TESTO
L´Italia incupita e sofferta del tardo berlusconismo ci restituisce l´immagine di una democrazia sottoposta da tempo a una pressione ostinata e potente, che tende deliberatamente a comprimere alcuni suoi caratteri storici fondamentali, fissati peraltro nella Costituzione, e a ridurla a un solo elemento: la persistente vibrazione di consenso (l´espressione è di Ezio Mauro) che continua a legare il popolo al suo leader. Se essa c´è, e se dura, il resto non conta. Anche se si tratta di un resto enorme, che comprende di tutto: dalle sentenze dei giudici ai comportamenti personali, dai giudizi sulla crisi economica («È finita, è finita; tutto è tornato come prima, meglio di prima» sembra abbia detto - e si stenta a crederlo - il nostro premier a Mosca) alle ingiurie a quella stampa, colpevole di fare solo il proprio dovere.
Il pericolo sta nel fatto che questa idea impoverita fino all´estremo della democrazia - un´idea, per così dire, "usa e getta": aderisci e dimentica - se ha modo di diffondersi e di radicarsi, può alla fine diventare senso comune (il senso comune non è sempre buon senso) di un Paese provato e distratto. Di un´Italia disposta a soddisfare il bisogno di un riferimento sicuro - l´esigenza fisiologica di leadership - con l´abbaglio tranquillizzante di aver trovato una guida che non impone la fatica di una valutazione quotidiana, ma che si può accettare, grazie alla forza carismatica del suo successo, una volta per tutte, senza più discuterne. Se questo accadesse - se un tale atteggiamento si consolidasse davvero - ci troveremmo di fronte a qualcosa di simile a un autentico sfondamento culturale del nostro sentire democratico, all´apertura di una falla rischiosa nel tessuto politico della Nazione, dalle conseguenze difficilmente calcolabili.
La battaglia cui siamo chiamati deve essere dunque in questa circostanza anzitutto una battaglia di idee, in difesa di un paradigma di democrazia faticosamente costruito, dal quale non possiamo e non dobbiamo scostarci. Nessuno scandalismo moralistico, e nessun facile giustizialismo: è possibile che i comportamenti del premier risultino alla fine irreprensibili, ed è altrettanto possibile che egli si sia solo imbattuto in giudici che hanno sbagliato, per errore grave o per prevenzione ideologica: può accadere ai comuni cittadini come al presidente del Consiglio. Il problema però non è questo, ma riguarda i princìpi, e dunque tocca indistintamente tutti noi.

MATERIALE DI STUDIO
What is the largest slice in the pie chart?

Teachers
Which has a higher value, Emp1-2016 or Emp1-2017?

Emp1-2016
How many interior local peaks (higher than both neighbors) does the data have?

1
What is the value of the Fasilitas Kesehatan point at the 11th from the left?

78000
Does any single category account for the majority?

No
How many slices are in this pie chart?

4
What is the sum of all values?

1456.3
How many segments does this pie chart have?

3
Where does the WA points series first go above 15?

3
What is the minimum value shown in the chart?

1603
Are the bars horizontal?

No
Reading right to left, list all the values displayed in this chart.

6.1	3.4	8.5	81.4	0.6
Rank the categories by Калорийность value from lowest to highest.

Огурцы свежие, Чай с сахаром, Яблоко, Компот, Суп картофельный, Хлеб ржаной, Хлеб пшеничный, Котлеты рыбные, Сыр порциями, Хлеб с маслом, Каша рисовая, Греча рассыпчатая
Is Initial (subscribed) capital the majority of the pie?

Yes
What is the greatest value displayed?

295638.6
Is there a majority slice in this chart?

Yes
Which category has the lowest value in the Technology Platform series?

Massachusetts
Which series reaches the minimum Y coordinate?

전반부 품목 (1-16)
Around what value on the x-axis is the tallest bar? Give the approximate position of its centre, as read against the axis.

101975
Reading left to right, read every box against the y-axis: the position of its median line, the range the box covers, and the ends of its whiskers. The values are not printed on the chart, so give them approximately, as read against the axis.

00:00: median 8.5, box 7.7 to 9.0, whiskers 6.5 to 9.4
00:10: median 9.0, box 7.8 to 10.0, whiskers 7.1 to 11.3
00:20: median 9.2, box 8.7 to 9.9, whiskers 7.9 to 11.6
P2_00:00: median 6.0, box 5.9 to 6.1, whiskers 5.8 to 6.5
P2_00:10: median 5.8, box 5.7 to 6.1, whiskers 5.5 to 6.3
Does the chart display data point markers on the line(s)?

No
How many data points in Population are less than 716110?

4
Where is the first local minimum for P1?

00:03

I TUOI COMPITI
a. Rispondi a queste domande sul testo sulla democrazia italiana:
(i) A chi attribuisce il testo l'espressione "persistente vibrazione di consenso"?
(ii) Quali parole avrebbe detto il premier a Mosca sulla crisi economica?
(iii) Che genere di battaglia deve essere anzitutto, secondo il testo, quella "cui siamo chiamati"?
b. Prosegui il testo sulla democrazia italiana, riprendendo dopo la sua ultima frase.

RISPOSTE PER COMPITO
a.
(i) A Ezio Mauro.
(ii) «È finita, è finita; tutto è tornato come prima, meglio di prima».
(iii) Una battaglia di idee, in difesa di un paradigma di democrazia faticosamente costruito.

b.
Il punto cruciale - depurato da ogni personalismo - attiene al rapporto fra legge e consenso: e dunque, se si vuole, al nesso fra legalità e democrazia. È una questione che tormenta da millenni il pensiero politico, e gli equilibri costituzionali contemporanei rispecchiano, nella loro delicatezza, questo lungo lavorio di esperienze e di elaborazioni. Essi ci dicono che la democrazia non è fatta solo di consenso, anche se non può assolutamente prescinderne, ma altresì di un insieme di regole, senza le quali il consenso non solo non basta, ma può trasformarsi in dispotismo e in sovversione. È accaduto molte volte nella storia. Ed è per questo che persino la sovranità popolare - che pure è il fondamento supremo e ultimo di ogni modello democratico - si può esercitare solo «nelle forme e nei limiti stabiliti dalla Costituzione» (come dispone l´articolo 1 della nostra Carta).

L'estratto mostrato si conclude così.